◆ TESTO DA LEGGERE
☆ ☆ ☆ ☆
Alessandro Di Battista resta ricoverato a Cuba dopo il malore che lo ha colpito alla fine di agosto. L’ex deputato del Movimento 5 Stelle si trova nel reparto di terapia intensiva al quinto piano dell’Hospital Clínico Quirúrgico Hermanos Ameijeiras, all’Avana, dove è stato sottoposto a un intervento chirurgico sabato scorso.

A fare il punto sulle sue condizioni è stata Schierarsi, l’associazione di cui Di Battista è fondatore e vicepresidente. In un aggiornamento, l’associazione ha ringraziato «i medici, gli infermieri e i fisioterapisti» che si stanno occupando dell’ex parlamentare in queste ore, in attesa del suo possibile rientro in Italia.

Secondo quanto riferito da fonti parlamentari all’Adnkronos, l’assicurazione sanitaria sarebbe al lavoro per organizzare il trasferimento di Di Battista nella Capitale. Il rientro a Roma potrebbe avvenire già venerdì, anche se al momento si tratta di un’ipotesi legata alle condizioni cliniche e all’organizzazione del trasferimento.

«Alessandro non vede l’ora di riprendere le sue battaglie», aveva fatto sapere ieri Schierarsi, spiegando che Di Battista «sta affrontando nel migliore dei modi la fase successiva all’intervento».

L’associazione ha però ribadito la necessità di mantenere la massima cautela nella diffusione delle notizie sul suo stato di salute. Per questo, in assenza di ulteriori comunicazioni ufficiali, il quadro clinico resta da seguire con prudenza.

Le prossime ore saranno dunque decisive per capire quando e con quali modalità Di Battista potrà lasciare Cuba e fare ritorno in Italia.
☆ ☆ ☆ ☆
◆ COSA FARE
Riscrivi il tratto dell'articolo sul ricovero di Di Battista da "Secondo quanto riferito" fino a "all’organizzazione del trasferimento.", sostituendo "venerdì" con "lunedì".
☆ ☆ ☆ ☆
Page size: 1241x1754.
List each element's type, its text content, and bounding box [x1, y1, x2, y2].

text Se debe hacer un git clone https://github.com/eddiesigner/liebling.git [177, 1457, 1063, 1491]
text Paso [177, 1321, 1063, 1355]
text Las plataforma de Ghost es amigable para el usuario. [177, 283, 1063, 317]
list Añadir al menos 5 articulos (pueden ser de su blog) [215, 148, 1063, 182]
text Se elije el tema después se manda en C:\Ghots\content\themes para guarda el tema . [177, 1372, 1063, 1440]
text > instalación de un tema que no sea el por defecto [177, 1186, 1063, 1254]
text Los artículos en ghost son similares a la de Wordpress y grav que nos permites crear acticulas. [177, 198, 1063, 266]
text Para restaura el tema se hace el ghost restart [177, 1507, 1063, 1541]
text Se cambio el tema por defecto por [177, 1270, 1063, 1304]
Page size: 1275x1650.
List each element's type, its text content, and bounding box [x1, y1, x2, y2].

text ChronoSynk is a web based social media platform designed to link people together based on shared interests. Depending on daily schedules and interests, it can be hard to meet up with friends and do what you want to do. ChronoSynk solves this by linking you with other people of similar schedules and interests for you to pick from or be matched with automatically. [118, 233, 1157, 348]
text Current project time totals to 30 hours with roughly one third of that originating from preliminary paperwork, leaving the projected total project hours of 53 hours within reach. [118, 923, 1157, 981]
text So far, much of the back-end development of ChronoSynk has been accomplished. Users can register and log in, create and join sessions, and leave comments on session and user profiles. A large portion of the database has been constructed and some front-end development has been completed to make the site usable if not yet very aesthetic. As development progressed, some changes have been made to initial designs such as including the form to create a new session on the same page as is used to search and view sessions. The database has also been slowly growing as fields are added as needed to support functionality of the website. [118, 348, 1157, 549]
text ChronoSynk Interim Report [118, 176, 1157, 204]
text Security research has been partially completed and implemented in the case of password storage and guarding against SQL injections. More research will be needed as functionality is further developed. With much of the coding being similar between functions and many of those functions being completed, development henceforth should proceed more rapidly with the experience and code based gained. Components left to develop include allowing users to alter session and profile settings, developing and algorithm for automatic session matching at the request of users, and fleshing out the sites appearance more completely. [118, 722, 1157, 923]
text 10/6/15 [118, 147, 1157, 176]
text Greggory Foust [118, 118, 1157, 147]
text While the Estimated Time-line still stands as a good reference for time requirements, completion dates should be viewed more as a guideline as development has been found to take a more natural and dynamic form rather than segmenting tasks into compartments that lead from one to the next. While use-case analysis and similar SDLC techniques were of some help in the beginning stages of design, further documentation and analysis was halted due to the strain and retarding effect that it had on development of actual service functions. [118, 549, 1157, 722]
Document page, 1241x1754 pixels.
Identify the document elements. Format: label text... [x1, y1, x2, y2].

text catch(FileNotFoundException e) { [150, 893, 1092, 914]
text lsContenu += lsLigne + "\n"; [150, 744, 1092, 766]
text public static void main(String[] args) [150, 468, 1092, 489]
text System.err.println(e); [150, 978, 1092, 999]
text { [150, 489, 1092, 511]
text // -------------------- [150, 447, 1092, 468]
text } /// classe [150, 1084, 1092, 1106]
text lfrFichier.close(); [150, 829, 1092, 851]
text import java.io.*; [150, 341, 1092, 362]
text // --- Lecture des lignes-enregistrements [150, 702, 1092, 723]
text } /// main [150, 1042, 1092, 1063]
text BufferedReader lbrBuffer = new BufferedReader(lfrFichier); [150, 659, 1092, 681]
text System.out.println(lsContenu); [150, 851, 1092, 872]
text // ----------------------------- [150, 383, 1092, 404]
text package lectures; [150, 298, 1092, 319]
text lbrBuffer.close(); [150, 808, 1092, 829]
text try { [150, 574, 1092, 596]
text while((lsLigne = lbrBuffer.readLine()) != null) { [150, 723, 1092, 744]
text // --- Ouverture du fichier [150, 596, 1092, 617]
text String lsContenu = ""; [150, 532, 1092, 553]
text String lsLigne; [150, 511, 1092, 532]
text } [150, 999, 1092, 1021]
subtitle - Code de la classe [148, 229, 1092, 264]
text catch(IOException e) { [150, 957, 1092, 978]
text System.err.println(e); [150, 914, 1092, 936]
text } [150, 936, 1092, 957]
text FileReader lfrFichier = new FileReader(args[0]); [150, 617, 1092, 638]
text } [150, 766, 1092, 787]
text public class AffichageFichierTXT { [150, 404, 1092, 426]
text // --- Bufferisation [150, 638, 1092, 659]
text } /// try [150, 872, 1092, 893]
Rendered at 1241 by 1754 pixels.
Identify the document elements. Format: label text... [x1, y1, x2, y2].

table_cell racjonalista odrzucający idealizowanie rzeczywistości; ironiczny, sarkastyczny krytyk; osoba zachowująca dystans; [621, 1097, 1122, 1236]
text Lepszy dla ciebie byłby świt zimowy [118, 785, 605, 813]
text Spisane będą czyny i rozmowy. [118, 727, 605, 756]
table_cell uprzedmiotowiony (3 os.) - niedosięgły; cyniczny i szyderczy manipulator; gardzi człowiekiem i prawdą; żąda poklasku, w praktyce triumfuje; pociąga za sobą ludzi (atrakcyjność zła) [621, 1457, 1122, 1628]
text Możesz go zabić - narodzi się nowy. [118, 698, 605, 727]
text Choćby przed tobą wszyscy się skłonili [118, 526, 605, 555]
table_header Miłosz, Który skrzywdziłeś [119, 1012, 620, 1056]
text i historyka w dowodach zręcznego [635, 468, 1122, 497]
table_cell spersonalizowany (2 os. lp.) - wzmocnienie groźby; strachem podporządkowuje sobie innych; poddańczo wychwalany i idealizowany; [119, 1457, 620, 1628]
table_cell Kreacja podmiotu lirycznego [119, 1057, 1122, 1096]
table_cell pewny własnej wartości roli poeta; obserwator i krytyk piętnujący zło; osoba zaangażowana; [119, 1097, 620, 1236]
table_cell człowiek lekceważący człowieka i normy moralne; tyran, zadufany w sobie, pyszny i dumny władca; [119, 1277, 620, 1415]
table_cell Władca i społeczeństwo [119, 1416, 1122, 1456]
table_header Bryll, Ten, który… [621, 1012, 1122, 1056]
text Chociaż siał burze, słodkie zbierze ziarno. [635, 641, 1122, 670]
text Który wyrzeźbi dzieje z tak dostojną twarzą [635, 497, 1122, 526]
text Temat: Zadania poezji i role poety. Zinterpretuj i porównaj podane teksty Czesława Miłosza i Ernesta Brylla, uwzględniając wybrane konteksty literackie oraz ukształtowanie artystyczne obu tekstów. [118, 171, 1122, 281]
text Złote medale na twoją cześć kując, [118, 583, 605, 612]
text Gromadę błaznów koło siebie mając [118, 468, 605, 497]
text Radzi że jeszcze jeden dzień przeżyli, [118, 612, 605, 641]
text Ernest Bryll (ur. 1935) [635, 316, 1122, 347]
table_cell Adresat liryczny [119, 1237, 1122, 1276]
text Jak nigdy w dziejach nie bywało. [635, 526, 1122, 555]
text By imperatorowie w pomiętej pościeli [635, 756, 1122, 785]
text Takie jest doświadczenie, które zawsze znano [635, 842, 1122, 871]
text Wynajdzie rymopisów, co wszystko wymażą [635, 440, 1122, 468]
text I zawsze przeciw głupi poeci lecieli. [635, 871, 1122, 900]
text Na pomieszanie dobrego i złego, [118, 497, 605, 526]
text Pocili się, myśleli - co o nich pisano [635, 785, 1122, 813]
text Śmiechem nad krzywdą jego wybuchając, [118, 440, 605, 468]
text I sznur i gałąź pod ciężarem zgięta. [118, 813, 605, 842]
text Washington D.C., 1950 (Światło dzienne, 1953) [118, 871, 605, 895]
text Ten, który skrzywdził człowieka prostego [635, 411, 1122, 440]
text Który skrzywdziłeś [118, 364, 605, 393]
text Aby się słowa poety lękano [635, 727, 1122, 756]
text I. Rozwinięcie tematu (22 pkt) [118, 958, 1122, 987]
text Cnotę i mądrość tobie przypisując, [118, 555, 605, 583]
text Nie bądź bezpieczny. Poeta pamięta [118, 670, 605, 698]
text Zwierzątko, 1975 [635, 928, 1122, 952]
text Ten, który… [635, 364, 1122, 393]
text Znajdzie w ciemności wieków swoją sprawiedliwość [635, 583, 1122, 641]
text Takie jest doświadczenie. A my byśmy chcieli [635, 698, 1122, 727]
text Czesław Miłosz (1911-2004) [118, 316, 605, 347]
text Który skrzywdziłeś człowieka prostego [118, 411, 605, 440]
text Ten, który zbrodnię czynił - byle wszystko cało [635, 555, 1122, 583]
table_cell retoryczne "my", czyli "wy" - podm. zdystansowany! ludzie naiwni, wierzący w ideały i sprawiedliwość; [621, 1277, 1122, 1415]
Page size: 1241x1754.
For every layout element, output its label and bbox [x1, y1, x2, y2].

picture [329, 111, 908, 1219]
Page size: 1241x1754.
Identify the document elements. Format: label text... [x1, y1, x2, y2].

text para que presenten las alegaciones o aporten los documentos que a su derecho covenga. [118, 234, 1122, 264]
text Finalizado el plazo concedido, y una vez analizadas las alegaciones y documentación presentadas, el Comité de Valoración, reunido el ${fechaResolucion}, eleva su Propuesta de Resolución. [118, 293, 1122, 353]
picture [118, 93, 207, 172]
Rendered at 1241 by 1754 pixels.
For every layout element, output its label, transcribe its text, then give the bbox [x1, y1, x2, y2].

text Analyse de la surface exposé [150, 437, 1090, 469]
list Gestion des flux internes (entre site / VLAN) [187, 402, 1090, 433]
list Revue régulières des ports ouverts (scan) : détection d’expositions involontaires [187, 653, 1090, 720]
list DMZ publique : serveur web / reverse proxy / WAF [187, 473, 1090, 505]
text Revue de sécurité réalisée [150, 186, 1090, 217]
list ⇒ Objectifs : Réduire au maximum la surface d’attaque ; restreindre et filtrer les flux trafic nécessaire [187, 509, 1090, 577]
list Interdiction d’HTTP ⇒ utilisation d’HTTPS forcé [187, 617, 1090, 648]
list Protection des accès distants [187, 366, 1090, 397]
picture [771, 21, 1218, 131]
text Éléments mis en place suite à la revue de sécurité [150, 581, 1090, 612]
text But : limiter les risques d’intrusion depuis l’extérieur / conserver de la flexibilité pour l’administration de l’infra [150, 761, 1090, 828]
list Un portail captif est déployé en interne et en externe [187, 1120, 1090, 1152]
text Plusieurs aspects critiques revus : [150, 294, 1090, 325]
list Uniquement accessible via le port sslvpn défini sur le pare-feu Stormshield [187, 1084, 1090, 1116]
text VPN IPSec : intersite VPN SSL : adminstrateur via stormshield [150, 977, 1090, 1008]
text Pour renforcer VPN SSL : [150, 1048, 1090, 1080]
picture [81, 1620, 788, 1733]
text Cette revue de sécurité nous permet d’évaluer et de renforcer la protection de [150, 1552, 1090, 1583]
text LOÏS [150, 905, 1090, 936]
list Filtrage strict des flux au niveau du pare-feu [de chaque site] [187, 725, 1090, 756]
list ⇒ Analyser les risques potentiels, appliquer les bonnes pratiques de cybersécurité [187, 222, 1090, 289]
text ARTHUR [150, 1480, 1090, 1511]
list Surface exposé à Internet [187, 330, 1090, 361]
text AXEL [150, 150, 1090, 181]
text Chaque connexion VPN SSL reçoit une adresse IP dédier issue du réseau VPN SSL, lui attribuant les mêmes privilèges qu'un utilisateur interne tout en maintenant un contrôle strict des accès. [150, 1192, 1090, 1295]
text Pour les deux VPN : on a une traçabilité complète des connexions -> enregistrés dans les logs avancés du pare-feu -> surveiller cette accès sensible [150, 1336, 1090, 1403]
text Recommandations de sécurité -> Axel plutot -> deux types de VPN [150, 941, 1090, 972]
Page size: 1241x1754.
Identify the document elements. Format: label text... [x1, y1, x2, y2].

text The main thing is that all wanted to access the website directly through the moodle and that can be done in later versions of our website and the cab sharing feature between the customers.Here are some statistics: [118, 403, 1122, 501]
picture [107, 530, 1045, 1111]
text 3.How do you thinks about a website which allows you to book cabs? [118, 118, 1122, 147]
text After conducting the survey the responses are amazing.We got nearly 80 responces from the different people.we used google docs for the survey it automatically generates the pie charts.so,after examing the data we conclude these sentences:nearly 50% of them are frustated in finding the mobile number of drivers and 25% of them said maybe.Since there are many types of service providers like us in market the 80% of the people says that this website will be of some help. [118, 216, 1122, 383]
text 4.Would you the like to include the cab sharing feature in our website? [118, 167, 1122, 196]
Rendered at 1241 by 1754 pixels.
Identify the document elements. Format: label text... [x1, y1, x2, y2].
☆ ☆ ☆ ☆
◆ RISULTATO
Secondo quanto riferito da fonti parlamentari all’Adnkronos, l’assicurazione sanitaria sarebbe al lavoro per organizzare il trasferimento di Di Battista nella Capitale. Il rientro a Roma potrebbe avvenire già lunedì, anche se al momento si tratta di un’ipotesi legata alle condizioni cliniche e all’organizzazione del trasferimento.